ГЛАВА XXIX. ОБСЛЕДОВАНИЕ ОСТРОВА ПРИНЦА ПАТРИКА
Благодаря тому, что мы шли параллельно берегу, в 10 или 12 милях от него, нам удалось обнаружить ряд мелких островков или рифов, которые Мешэм в свое время не заметил. Когда же мы достигли того участка побережья, который ни Мешэму, ни Мак-Клинтоку не удалось обследовать в 1853 г., то нагрузили сани тюленьим мясом и жиром и направились к берегу. К 13 июня, когда мы заканчивали съемку этого участка, мясо было уже на исходе. Предполагалось, что по окончании съемки мы снова выйдем к береговому паку, чтобы поохотиться. Но погода становилась все теплее, «крыши» тюленьих лунок в бухтах в неглубоких береговых водах постепенно таяли, так что нам стали попадаться тюлени, лежащие на льду. В этот день мы видели двух или трех, а к вечеру я застрелил одного.

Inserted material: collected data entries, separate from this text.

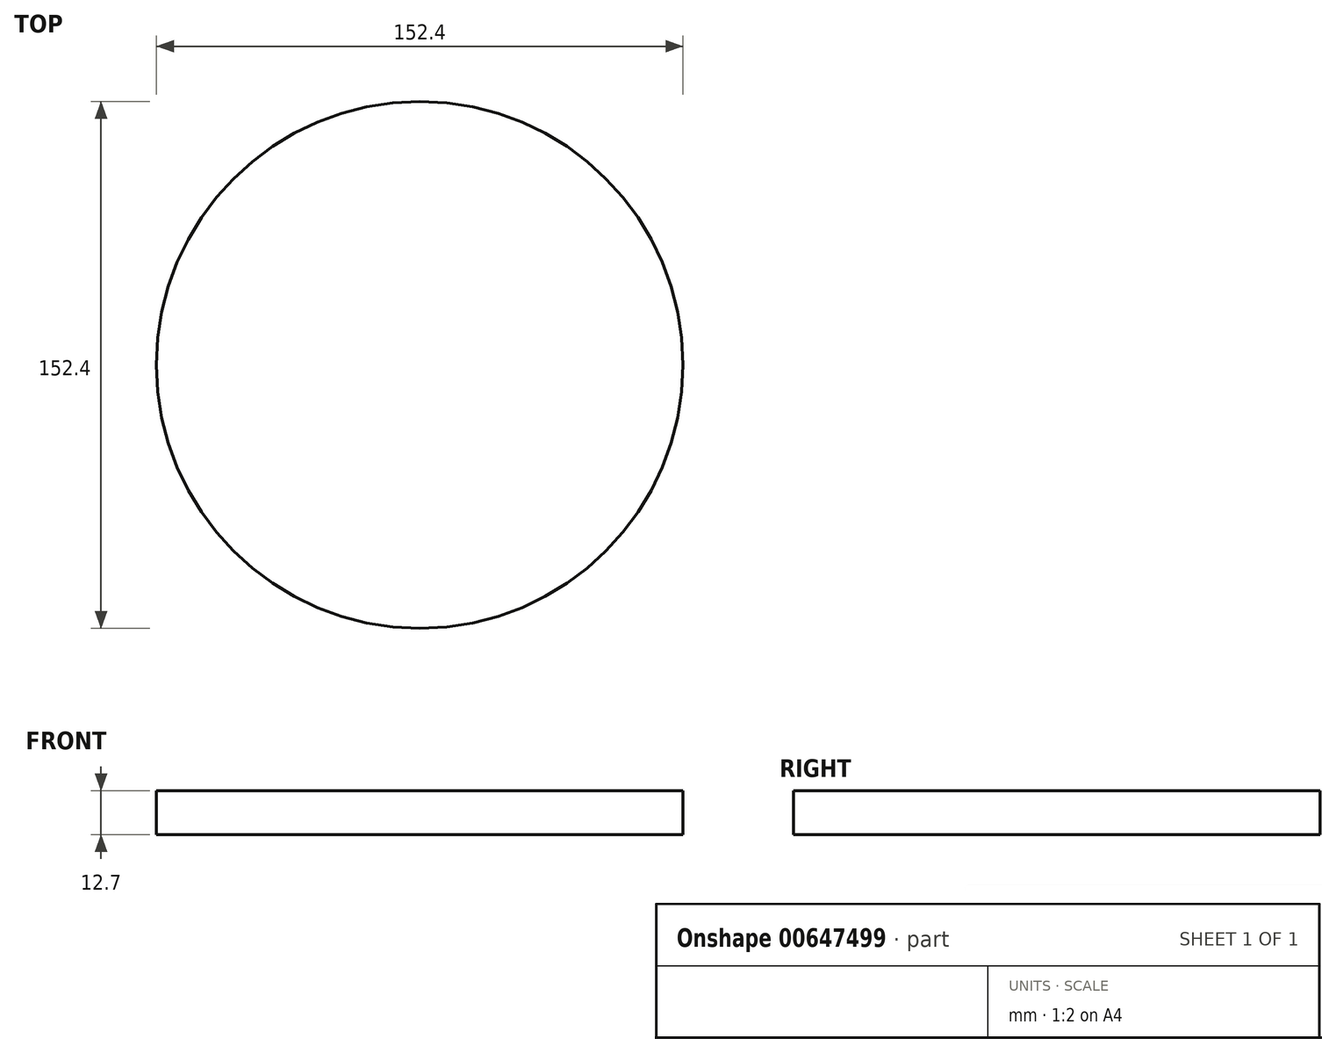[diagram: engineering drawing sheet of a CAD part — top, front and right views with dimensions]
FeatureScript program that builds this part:
annotation { "Feature Type Name" : "Feature", "Feature Type Description" : "" }
export const myFeature = defineFeature(function(context is Context, id is Id, definition is map)
    precondition{}
    {
        {
            var Q0;
            Q0=qCreatedBy(makeId("Top.planeOp"),FACE);
            var sketch = newSketch(context, id + "F0", { "sketchPlane" : qUnion([Q0])});
            skCircle(sketch, "E0", {"center": v(0, 0) * mm, "radius": 76.2 * mm});
            skSolve(sketch);
        }
        {
            var Q0;
            Q0=qSketchRegion(id+"F0",true);
            extrude(context, id + "F1", {"entities" : qUnion([Q0]), "depth" : 12.7 * mm});
        }
    });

Это была самая крупная нерпа (Phoca hispida) из всех убитых нами до сего времени. Взвешивание безменом дало следующие результаты: мяса 40 кг; голова, плавники, желудок, легкие и т. п. (некоторые из этих частей съедобны, хотя мы и не причисляем их здесь к «мясу») — 14 кг, кожа с подкожным жиром — 35 кг. Кроме того, мы получили 5,5 л крови, часть которой использовали на приготовление «кровяной похлебки»[15] для нас, а остальное — для собак. Общий вес этой нерпы составлял около 120 кг, тогда как средний вес тюленей, добытых нами в течение года, был менее 60 кг. Однако случайно попадавшиеся морские зайцы весили до 320 кг каждый.
15
Готовить «кровяную похлебку» мы научились у эскимосов. Ее готовят после того, как варилось какое-нибудь мясо (эскимосы считают, что кровь, используемая для похлебки, должна быть от животного того же рода, что и это мясо; однако иногда тюленья кровь используется с наваром от оленины). Сварившееся мясо вынимают из кастрюля, которая остается висеть над огнем. В кипящий навар медленно льют кровь и одновременно с этим усиленно перемешивают его. Зимой вместо вливания жидкой крови бросают в навар один за другим небольшие комки замерзшей крови Если в результате температура похлебки слишком понизится, то кастрюлю оставляют висеть над огнем, пока ее содержимое не будет снова нагрето почти до кипения, но не совсем. Перемешивание должно продолжаться все время, пока кастрюля над огнем. Готовая похлебка должна быть примерно такой густой, как гороховый суп. Эскимосы прежде пили ее из черпаков, сделанных из рога мускусного быка; теперь применяются жестяные чашки, а иногда и ложки. К похлебке можно добавить кусочки, оленьего или другого сала; если имеется только тюлений жир, то его добавляют в небольшом количестве и в сыром виде, непосредственно перед тем, как подавать похлебку «на стол». Эскимосы едят ее не горячей, а лишь тепловатой.